- [Textauszug]
═══
Sonntag, November 04, 2007

Ende der Stuhl-Krise

Zu allem Überfluss bekam Papa auch noch Ärger: Der Blog-Eintrag der letzten Woche sei nun wirklich misslungen, sprach die Mama streng.
Dabei glich es einem Wunder, dass Papa nur Minuten nach Ellas Sturz in die Tiefe überhaupt den ein oder anderen Buchstaben auf der Tastatur traf.

Ein kluges Wort lautet "Es muss immer erst ein Kind in den Brunnen fallen, ehe etwas passiert." Und auch wenn unser Brunnen ein Wäschekorb war - das Kind fiel. Und es passierte etwas. Sieben Tage lang hielt Altonaer Stuhl-Krise die Medien in Atem.

Ella probierte in der Krisenzeit zwei neue Stuhlkonstruktionen aus, vermisste aber ihren tollen Hochstuhl. Papa wich jedoch nicht vom Hausverbot des Hochstuhls ab. Stets fielen Worte wie "Lebensgefahr" und "Verantwortungslosigkeit", während die Zornes- und Sorgenfalten zu echten Furchen anschwollen. Lange Recherche im Internet brachte die simple Lösung der Krise: Anschnallen.

Es widerspricht zwar dem zarten Laissez-faire-Stil der Mutter und der sozialdemokratischen Grundordnung, die diese ihrem Kinde vermitteln will, doch die Zornesfurche des Gatten war beeindruckend genug, als dass Ella künftig zwar angegurtet, dafür aber wieder in ihrem heißgeliebten Stuhl die Mahlzeiten mit weit geöffneten Munde in Empfang nehmen wird. Große Koalition könnte man das nennen - Schäubles Geist weht durch unsere Küche und raunt: Anschnallen! Schluss mit Lässigkeit beim Frühstück!

Ella war diese Woche im Übrigen auf Geschäftsreise. Während die Mama sich im guten alten Moabit fortbilden ließ, bildete Ella ein paar Kilometer südlich ihre Oma und ihren Miet-Opa in der Disziplin "Kleinkind-Verwöhnen" aus. Alle Beteiligten hatten ihren Spaß. Ella erschlich die ein oder andere Zwischenmahlzeit, was die Oma zu folgenden denkwürdigen Grüßen aus Berlin trieb: "Sie weiß jetzt, wo die Kekse sind. Wir wissen uns nicht mehr zu helfen", "Sie sitzt im Wagen und bewacht ihre Kekstüte" - "Oha", dachte der Papa am anderen Ende des Hörers.
═══
- [Bereitgestellte Auflistung]
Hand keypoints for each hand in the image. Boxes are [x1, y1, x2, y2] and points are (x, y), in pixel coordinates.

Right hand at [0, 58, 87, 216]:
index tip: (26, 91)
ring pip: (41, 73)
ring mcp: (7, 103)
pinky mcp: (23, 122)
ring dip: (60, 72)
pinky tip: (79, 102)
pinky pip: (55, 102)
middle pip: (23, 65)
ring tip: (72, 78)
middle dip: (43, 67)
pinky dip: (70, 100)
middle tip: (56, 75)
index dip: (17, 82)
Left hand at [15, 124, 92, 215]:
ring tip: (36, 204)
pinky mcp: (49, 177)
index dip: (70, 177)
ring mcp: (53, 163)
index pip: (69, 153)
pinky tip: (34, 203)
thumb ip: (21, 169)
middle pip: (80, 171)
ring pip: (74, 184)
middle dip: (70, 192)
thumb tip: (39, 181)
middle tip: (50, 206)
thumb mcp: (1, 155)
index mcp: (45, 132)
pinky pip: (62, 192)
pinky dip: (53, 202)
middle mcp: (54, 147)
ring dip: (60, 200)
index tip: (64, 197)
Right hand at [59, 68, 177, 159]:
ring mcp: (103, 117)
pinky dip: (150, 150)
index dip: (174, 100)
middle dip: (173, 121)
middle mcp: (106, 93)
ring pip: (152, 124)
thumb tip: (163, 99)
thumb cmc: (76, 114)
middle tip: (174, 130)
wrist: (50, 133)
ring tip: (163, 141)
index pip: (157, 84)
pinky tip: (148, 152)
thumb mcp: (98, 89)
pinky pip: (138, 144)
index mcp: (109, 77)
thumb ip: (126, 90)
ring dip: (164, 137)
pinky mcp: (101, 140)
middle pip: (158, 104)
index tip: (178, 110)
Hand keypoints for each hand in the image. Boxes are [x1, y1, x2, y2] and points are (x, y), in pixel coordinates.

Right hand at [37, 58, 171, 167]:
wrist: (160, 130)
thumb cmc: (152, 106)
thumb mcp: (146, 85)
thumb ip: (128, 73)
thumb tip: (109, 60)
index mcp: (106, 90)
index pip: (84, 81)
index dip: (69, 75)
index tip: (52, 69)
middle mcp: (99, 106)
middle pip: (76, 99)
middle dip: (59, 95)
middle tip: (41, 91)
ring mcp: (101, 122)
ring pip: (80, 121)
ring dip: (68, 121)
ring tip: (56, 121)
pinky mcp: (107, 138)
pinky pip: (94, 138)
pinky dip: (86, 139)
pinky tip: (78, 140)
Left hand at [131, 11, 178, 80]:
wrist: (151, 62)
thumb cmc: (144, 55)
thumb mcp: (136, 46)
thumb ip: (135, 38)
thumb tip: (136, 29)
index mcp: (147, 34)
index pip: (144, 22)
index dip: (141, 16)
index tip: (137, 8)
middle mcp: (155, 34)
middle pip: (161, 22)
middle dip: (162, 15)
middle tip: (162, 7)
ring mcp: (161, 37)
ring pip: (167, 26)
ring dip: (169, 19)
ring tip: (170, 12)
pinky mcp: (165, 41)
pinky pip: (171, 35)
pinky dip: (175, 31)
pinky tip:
═══
- [Aufgaben]
a) Prüfe, ob die folgenden Aussagen mit dem Textauszug über die Stuhl-Krise übereinstimmen, und belege jede Antwort mit einem wörtlichen Zitat. (i) Ella fiel in einen Brunnen. (ii) Die Lösung der Krise wurde durch Recherche im Internet gefunden. (iii) Während der Fortbildung der Mutter war Ella bei ihrer Oma und ihrem Miet-Opa.
b) Wie lange hielt die Stuhl-Krise laut dem Textauszug die Medien in Atem?
c) Führe den Textauszug über die Stuhl-Krise im Anschluss an seinen letzten Satz fort.

- [Lösungen zur Übung]
a)
(i) Nein: „Und auch wenn unser Brunnen ein Wäschekorb war - das Kind fiel.“
(ii) Ja: „Lange Recherche im Internet brachte die simple Lösung der Krise: Anschnallen.“
(iii) Ja: „Während die Mama sich im guten alten Moabit fortbilden ließ, bildete Ella ein paar Kilometer südlich ihre Oma und ihren Miet-Opa“

b) Sieben Tage lang.

c)
Wieder zurück wurde die Kita gewarnt: "Ella war drei Tage lang bei der Oma" - "Au weia", hieß es aus Erziehermund am Morgen und "Das haben wir gemerkt", am Nachmittag. "Die Ella", urteilte man in der Kita weiter, "ist ja eigentlich ein ganz unkompliziertes Kind - aber wenn etwas nicht so läuft, wie sie will, dann neigt sie zu ganz erstaunlichen Wutausbrüchen. Das muss sie vererbt bekommen haben."
Papa nahm in der Kita alle Schuld auf sich, wusste aber insgeheim, dass sein Genom frei ist vom Drang, sich bei Ungunst und Missfallen auf den Boden zu werfen und zu schreien. Und wenn Genom und Gnom Unterschiede aufweisen, dann war es wohl das Genom des anderen Elternteils.

Ella schweigt zwar immer noch, aber sie versteht es immer mehr, ihre Vorstellungen vom Leben zu äußern. Mit kompliziertesten Bewegungen des Hinterteils signalisiert sie beispielsweise die Lust, auf dem Schoß sitzen zu wollen. Und dass sie ständig essen will, macht sie auch stets deutlich, Da reicht aber auch ein Blick auf die Fotos des heutigen Eintrages.

In diesem Zusammenhang arbeitet sie weiter fleißig an der Schock-Therapie von Papas Emetophobie. Heute morgen steckte sie sich ihr Leberwurstbrot so tief in den Hals, dass sich ein Schwall Mageninhaltes mittlerer Stärke auf ihren Teller ergoss. Am Abend - als Papa, der eben noch mit seiner kleinen Maus badete, noch in der warmen Wanne saß - erbrach sich Ella ganz spontan und ohne Vorwarnung in der Küche. "Eine echte Erwachsenenportion", jammerte die wischende Mutter. Ella kicherte und wurde zurück in die Wanne gestopft, wo der Papa sich nach den Körperteilen erkundigte, die von den "Pommes-Wurstpüree an Magensäure vom Kleinkind" ganz besonders benetzt wurden.